In another example, if you paid $500 for a cash register in 1993, it will cost you about $799 to buy a similar model this year.

Of course, these figures assume that the increases in costs for the items mentioned kept exact pace with the rate of inflation. In practice, the inflated price may be higher or lower than the calculated one.

Either way, the overall costs for running your greenhouse are rising steadily, more or less in step with the annual inflation rate.

That’s why it’s important to understand that when you fail to adjust your prices to keep pace with the inflation rate, you have effectively lowered them.

Are your prices keeping pace with inflation? Are you maintaining your markup over the increased costs you’re paying to your suppliers and wages to employees? If not, the short-term effects may not be especially noticeable, but over the long term, the consequences will be unavoidable: Profits will erode. Your ability to attract and pay quality employees will suffer, and the overall health of your business will enter into a destructive decline.

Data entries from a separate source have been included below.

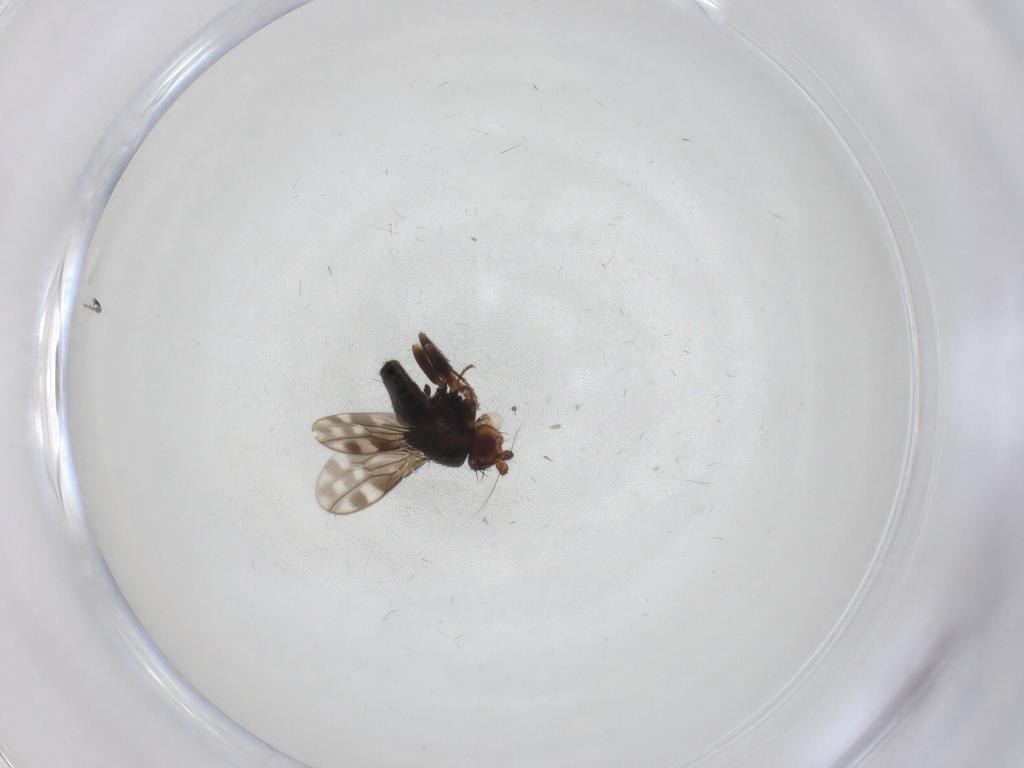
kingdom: Animalia
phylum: Arthropoda
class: Insecta
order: Diptera
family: Sphaeroceridae
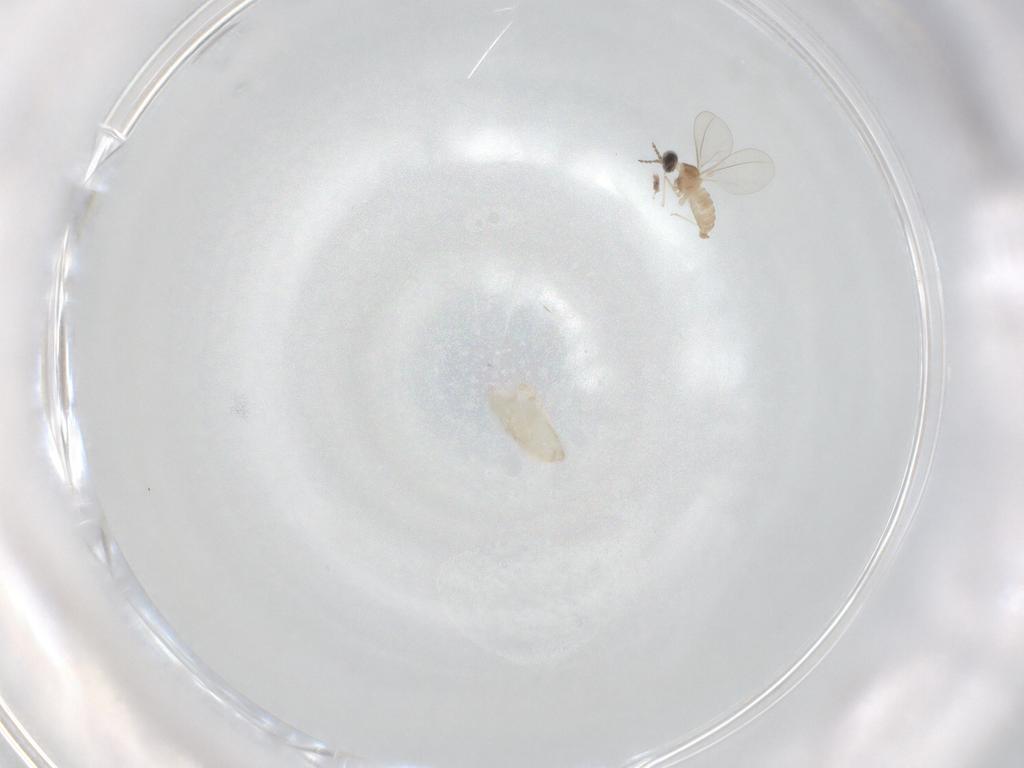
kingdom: Animalia
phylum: Arthropoda
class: Insecta
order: Diptera
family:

Yes, raising prices can be a risky business in an uncertain economic climate, but failing to keep pace with inflationary pressures poses an even greater threat. Remember, if you fail to adjust your prices to at least keep pace with inflation, you are effectively lowering them.

How Much Do You Need To Increase Your Prices?

How do you determine the proper amount to increase your prices? If you do it on an annual basis, the calculations for figuring inflation’s effects are simple enough. Just look up the previous year’s inflation rate and adjust prices upward by that percentage.

But calculating inflation’s effects over a period of two or more years can be complex. That’s why it’s difficult to make simple dollar-to-dollar comparisons from one year to another. If you’d like an easy way to gauge inflation’s effects on some specific costs in the operation of your business, log on to This easy-to-use inflation calculator adjusts any given amount of money for inflation, according to the Consumer Price Index, from 1800 to 2013.

One type of economic comparison that is comparable from one era to another is figures expressed as percentages. For example, the 25 percent unemployment rate reached at the height of the Great Depression would be just as devastating today as it was in 1933. Another economic yardstick that remains valid through the years is the prevailing interest rate. An interest rate of 2 percent on a passbook savings account would bring the same return today (if you could get it) as it brought 60 years ago.

From another perspective, that miserly 1 percent interest rate on your one-year CD today, quite simply, is worth far less to you than the 10 percent you were getting 10 or 15 years ago. Further, with inflation currently running at about 1.5 percent, your investment is actually losing money.

The complexities of inflation and its effect on your business can be daunting when viewed from a strictly technical perspective. However, you don’t have to be a mathematical wunderkind to benefit from an understanding of the inflation phenomenon and how it mandates periodic upward adjustments in the prices you charge your customers.

Raising prices, especially in a less than vibrant economy, may seem distasteful, even harmful, in view of competitive pressures and skittish customers. Still, an understanding of inflation and how it works leaves little room for alternatives.